A few years later, fancifully titled Men in black II I tried and mostly failed to capture the same comedic flash, subdued to a lesser hermetic scenario and a general blow of money in stinging the joint.
So I waltzed in 2012 Men in black 3 expecting not much, except for another, the money of a studio, desperate for a hit, only to find that this is probably the best wrist film, with a really clever plot, a bunch of fictional scenes, and in Jamie Clement, a villain really worthwhile remembers.
And now, seven years later MIB 3 and 22 years since the start of the series, Men in Black: International arrives with new waters, a new director and a marketing budget, which he himself could pay for some pretty good films.
* Men in Black: An international trailer has been released
* Air NZ is allied with All Blacks for a new safety video
* Men in Black struggle with a deadly disease
* Review: men in black 3
For this installment, Chris Hemsworth and Tessa Thompson (both of whom are in Thor: Ragnarok and Wonder: End of the game are the secret agents that protect us from an alien invasion.

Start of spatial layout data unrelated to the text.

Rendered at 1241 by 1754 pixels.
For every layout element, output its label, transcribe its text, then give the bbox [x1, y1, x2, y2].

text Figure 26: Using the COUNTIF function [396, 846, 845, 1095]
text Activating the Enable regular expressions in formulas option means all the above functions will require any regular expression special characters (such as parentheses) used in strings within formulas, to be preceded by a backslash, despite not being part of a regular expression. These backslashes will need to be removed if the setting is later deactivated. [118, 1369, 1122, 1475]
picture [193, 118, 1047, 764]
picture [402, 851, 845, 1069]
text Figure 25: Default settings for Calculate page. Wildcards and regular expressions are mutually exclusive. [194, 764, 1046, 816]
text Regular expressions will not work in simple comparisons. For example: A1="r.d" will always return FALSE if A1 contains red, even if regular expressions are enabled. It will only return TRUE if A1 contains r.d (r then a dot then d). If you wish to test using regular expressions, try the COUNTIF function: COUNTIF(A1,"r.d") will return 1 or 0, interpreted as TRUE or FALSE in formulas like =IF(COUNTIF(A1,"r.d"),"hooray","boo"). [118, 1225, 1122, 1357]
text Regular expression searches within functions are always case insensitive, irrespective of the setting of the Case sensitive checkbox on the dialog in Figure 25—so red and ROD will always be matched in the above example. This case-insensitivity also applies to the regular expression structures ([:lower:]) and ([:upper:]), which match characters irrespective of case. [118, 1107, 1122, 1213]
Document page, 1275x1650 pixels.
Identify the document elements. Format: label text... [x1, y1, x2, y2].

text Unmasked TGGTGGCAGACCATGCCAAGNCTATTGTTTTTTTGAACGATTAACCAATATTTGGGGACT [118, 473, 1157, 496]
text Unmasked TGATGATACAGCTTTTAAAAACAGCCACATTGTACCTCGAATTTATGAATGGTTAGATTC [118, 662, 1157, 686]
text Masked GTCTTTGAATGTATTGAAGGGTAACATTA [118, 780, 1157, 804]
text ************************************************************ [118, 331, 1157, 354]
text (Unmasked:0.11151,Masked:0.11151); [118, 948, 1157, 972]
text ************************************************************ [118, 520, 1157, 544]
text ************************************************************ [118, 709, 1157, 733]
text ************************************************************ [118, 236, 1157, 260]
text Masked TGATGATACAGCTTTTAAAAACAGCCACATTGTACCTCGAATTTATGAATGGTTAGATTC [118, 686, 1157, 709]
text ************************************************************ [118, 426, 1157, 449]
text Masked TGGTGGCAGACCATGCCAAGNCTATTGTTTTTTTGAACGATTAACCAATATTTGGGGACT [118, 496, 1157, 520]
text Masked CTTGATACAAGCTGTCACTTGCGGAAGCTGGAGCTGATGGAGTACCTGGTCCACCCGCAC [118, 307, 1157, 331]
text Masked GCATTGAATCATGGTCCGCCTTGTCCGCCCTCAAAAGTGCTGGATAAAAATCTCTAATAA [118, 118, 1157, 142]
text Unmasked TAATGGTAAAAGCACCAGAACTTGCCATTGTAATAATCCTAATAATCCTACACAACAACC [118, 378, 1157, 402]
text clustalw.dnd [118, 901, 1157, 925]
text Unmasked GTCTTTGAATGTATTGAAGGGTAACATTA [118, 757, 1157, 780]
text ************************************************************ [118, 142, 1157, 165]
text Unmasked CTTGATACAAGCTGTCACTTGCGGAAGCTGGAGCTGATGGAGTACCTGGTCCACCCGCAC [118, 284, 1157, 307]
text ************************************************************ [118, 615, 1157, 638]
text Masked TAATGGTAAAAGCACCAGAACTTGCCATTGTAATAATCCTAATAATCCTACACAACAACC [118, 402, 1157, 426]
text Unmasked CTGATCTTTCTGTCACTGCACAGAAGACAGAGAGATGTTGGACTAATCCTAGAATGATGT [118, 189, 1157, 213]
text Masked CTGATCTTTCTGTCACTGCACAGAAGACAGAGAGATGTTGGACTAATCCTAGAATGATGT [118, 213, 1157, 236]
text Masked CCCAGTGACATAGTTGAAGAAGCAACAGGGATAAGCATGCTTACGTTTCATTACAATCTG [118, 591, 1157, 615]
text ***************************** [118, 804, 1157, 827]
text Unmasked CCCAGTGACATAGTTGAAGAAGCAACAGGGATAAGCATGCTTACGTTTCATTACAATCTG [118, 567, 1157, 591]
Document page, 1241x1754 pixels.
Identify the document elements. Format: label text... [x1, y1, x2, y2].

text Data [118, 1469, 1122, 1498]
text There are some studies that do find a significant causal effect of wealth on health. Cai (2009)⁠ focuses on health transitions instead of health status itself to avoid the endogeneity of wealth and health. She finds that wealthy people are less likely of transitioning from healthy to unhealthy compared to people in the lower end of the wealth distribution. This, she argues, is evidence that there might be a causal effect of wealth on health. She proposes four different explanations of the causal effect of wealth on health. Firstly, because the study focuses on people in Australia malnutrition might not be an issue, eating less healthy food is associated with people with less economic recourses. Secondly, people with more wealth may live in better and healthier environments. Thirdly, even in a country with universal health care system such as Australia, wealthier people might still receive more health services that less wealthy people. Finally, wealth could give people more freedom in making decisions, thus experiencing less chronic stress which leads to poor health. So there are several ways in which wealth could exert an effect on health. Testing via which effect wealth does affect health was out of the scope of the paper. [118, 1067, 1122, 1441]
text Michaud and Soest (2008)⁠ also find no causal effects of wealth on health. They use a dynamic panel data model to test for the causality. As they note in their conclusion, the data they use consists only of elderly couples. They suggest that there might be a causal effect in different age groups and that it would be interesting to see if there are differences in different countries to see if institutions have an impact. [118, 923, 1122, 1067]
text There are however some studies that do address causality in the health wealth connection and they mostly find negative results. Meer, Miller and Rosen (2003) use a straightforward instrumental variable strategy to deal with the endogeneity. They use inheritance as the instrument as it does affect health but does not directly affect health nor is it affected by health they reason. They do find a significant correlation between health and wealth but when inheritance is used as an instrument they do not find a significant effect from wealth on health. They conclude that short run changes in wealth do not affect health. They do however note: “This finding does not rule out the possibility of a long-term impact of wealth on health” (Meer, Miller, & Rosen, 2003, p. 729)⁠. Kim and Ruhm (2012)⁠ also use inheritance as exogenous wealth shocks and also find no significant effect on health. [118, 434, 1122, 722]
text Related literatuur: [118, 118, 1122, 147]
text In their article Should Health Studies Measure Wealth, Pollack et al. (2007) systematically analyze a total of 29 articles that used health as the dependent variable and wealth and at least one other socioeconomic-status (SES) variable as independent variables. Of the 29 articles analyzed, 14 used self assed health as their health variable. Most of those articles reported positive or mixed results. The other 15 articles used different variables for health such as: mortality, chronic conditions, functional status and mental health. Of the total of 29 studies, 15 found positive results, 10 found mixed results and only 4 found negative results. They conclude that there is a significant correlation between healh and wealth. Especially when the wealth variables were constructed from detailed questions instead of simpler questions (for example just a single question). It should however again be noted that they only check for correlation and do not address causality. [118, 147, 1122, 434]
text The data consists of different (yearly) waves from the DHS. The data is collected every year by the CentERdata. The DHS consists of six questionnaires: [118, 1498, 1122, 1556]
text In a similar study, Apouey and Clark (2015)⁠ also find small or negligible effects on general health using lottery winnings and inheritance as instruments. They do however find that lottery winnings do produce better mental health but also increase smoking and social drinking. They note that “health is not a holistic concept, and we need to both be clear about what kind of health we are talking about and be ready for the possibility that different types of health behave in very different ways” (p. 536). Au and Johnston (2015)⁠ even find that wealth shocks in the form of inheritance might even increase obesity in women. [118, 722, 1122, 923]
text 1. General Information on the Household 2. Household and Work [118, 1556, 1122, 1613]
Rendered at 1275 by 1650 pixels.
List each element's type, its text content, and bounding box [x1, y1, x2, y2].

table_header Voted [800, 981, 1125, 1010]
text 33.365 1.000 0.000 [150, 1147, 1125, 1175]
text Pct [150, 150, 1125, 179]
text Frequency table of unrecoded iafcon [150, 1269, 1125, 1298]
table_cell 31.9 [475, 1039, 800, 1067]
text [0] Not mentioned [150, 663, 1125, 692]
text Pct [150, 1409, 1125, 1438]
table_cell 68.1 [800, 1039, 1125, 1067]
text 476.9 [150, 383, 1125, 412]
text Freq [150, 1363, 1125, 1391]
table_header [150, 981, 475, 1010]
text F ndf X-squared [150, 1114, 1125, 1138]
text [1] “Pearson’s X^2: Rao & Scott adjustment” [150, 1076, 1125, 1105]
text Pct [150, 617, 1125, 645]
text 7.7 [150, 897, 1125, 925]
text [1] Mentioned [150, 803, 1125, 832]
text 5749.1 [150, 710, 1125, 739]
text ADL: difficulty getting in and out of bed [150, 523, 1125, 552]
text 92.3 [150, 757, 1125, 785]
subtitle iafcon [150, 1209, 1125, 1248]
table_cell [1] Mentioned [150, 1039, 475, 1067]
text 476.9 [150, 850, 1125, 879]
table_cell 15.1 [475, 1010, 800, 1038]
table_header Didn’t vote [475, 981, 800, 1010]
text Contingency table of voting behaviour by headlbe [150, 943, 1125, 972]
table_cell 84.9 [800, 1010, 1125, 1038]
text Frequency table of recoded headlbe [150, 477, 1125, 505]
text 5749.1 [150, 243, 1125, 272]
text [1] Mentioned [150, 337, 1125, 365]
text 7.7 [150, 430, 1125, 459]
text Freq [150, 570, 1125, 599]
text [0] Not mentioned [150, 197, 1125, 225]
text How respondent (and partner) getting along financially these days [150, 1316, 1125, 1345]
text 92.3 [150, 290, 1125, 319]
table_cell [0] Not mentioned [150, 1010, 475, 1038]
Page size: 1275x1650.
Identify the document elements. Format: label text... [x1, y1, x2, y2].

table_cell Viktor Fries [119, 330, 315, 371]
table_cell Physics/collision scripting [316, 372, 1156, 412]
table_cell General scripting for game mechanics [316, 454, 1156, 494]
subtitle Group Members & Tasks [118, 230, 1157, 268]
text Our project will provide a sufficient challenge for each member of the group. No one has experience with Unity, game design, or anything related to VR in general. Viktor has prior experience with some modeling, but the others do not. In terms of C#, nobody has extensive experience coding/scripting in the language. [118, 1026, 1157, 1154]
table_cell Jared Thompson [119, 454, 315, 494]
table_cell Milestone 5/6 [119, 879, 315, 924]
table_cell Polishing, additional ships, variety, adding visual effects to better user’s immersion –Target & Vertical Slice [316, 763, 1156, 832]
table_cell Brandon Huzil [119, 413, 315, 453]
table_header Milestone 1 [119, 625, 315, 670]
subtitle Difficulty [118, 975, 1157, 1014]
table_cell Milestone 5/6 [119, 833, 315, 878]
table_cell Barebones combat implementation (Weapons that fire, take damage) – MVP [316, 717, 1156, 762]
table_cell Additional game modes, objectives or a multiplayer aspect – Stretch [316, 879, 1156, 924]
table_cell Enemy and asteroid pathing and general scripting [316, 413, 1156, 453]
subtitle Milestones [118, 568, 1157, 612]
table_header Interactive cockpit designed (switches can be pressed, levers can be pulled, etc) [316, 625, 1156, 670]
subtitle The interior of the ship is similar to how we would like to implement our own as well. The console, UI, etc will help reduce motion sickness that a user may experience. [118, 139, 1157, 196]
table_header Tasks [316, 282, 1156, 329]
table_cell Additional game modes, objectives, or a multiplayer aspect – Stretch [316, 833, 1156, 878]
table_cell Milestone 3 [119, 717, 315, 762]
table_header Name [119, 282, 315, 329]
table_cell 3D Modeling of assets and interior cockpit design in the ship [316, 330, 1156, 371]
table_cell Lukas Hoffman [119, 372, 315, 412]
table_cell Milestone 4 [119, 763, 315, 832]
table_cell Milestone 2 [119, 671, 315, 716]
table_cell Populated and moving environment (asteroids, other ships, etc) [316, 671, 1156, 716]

The story resembles the first film, and Thompson plays the harsh recit to Hemsworth's troubled veteran. Their control is Liam Neeson and Emma Thompson, as heads of the MIB offices in London and New York. If they had replaced the roles, and Thompson had received the lion's share of the screen over Neeson, the film would be immeasurably improved.
The potentially entertaining learning curve of Tessa Thompson is barely outlined. While Hemsworth boasts, he smiles and bends at each shot, probably because he is professional enough to know that laughter does not exist in the script, so he just has to fight them. from air. Hemsworth is so damn good at this shit that he often succeeds.
Actually, here's a story that could explain this movie better than anything I can do. Already in 1995 Bari Sonenfeld, who later directed the first, second and third MIB– It's called a movie Get ShortyEven today, Get Shorty is a great comedic thriller and one of Elmore Leonard's best adaptations ever shot. Get Shorty there was a delayed continuation called Relax, which did not have the time, energy or tempo of the first film. He fell into the counter.
And, in a great coincidence, the director of the Relax was F. Gary Gray, who is now directed Men in Black: International,
Maybe we all read too much in coincidences, but it's too good to ignore.
Finally what MIB: International remind me of the most important thing Fantastic beasts a franchise that has separated from Harry Potter series and now threatens a movie every two years, while the sun and stars fall from the sky from pure boredom. as Fantastic beasts, that MIB has all the money in the world with which to play and a way with a digital special effect that would be unimaginable only in the last century.
But for all his manger creatures and commission approved by the Diversity and Representation, he still does not tell us what obstacle is engaging or even particularly consistent.
What seemed to me to be an obvious scene from the beginning of the film arrives about 15 minutes, while the late interlude between Hemsworth and a former lover should never have passed the screenwriters.
Then Thor: RagnarokSurely someone should have had the idea to suggest this photo – with two of them Ragnarok voices – for Tayka Wytity to direct. I think the dagger would find ngakaou and crap that film is missing.
Men in Black: International is a collection of scenes, some entertaining, some necessary, but most of all, one in search of a real reason to exist. The sequel is probably inevitable.